Although the Riders have grown to include more than 1200 members, today little is known of their activities within the US prison system. The gang operates as a network rather than following a specific hierarchy, however, a choice which puts a lot of the decisional power in the hands of each affiliate instead of those of a boss.

Number #1 – Sureños
A conglomerate of precariously affiliated gangs, held together by a flimsy net of alliances, the Sureños have been the spiked fist of the Mexican Mafia ever since their creation in 1967. Throughout most of its existence, this large organization maintained strongholds in most of the United States. Its members also operate in Mexico as well as in several countries throughout Europe and South America.

Having sworn allegiance to La Eme, the Sureños have always been in a war with the Norteños and other parts of the Nuestra Familia.

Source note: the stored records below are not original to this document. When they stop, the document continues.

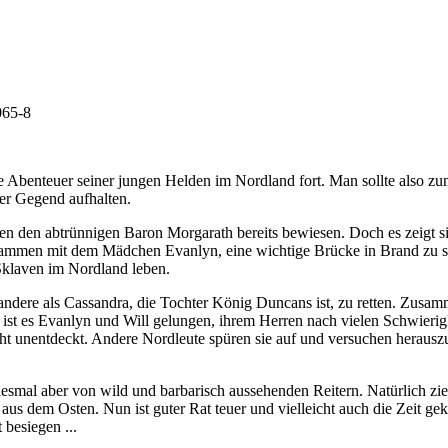
065-8
 Abenteuer seiner jungen Helden im Nordland fort. Man sollte also zu
er Gegend aufhalten.
en den abtrünnigen Baron Morgarath bereits bewiesen. Doch es zeigt si
sammen mit dem Mädchen Evanlyn, eine wichtige Brücke in Brand zu ste
 Sklaven im Nordland leben.
ndere als Cassandra, die Tochter König Duncans ist, zu retten. Zusam
 ist es Evanlyn und Will gelungen, ihrem Herren nach vielen Schwieri
cht unentdeckt. Andere Nordleute spüren sie auf und versuchen herausz
iesmal aber von wild und barbarisch aussehenden Reitern. Natürlich zie
 aus dem Osten. Nun ist guter Rat teuer und vielleicht auch die Zeit g
 besiegen ...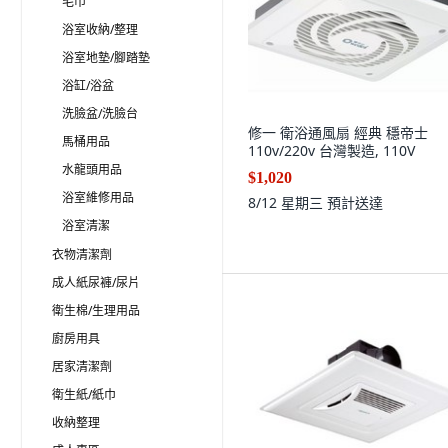
毛巾
浴室收納/整理
浴室地墊/腳踏墊
浴缸/浴盆
洗臉盆/洗臉台
修一 衛浴通風扇 經典 穩帝士
馬桶用品
110v/220v 台灣製造, 110V
水龍頭用品
$1,020
浴室維修用品
8/12 星期三
預計送達
浴室清潔
衣物清潔劑
成人紙尿褲/尿片
衛生棉/生理用品
廚房用具
居家清潔劑
衛生紙/紙巾
收納整理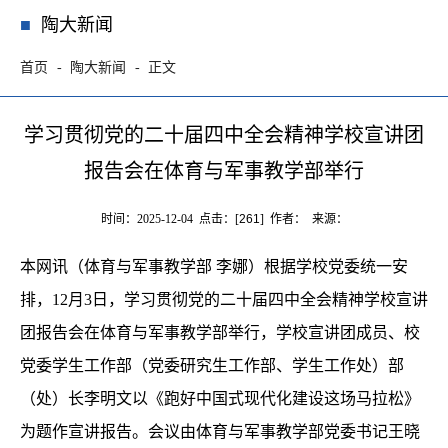
陶大新闻
首页
陶大新闻
正文
学习贯彻党的二十届四中全会精神学校宣讲团
报告会在体育与军事教学部举行
时间：2025-12-04 点击：[
261
] 作者： 来源：
本网讯（体育与军事教学部 李娜）根据学校党委统一安
排，12月3日，学习贯彻党的二十届四中全会精神学校宣讲
团报告会在体育与军事教学部举行，学校宣讲团成员、校
党委学生工作部（党委研究生工作部、学生工作处）部
（处）长李明文以《跑好中国式现代化建设这场马拉松》
为题作宣讲报告。会议由体育与军事教学部党委书记王晓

The structure of this criminal group however – in which the various cliques still retain a lot of individual power – has sometimes also led to internal disputes. Conflict between different gangs, both of which identify as Sureños, remains a common occurrence on the streets.

Nevertheless, Sureños must drop these rivalries the moment they step into a correctional facility in order to fight their common enemy. Any affiliate that enters the US prison system no longer belongs to their original clique and directly takes orders from the Mexican Mafia. This allows La Eme to mount a united front against the Nuestra Familia and ensure its associates are safe while serving their sentences.

Outside of the federal correctional system, each of the smaller gangs that make up the Sureños retain their independence. As in most criminal groups, these criminals earn their keep through all kinds of unlawful actions, from the sale of drugs and human trafficking to petty robberies.

This was our list of the 5 gangs who defied the Nuestra Familia.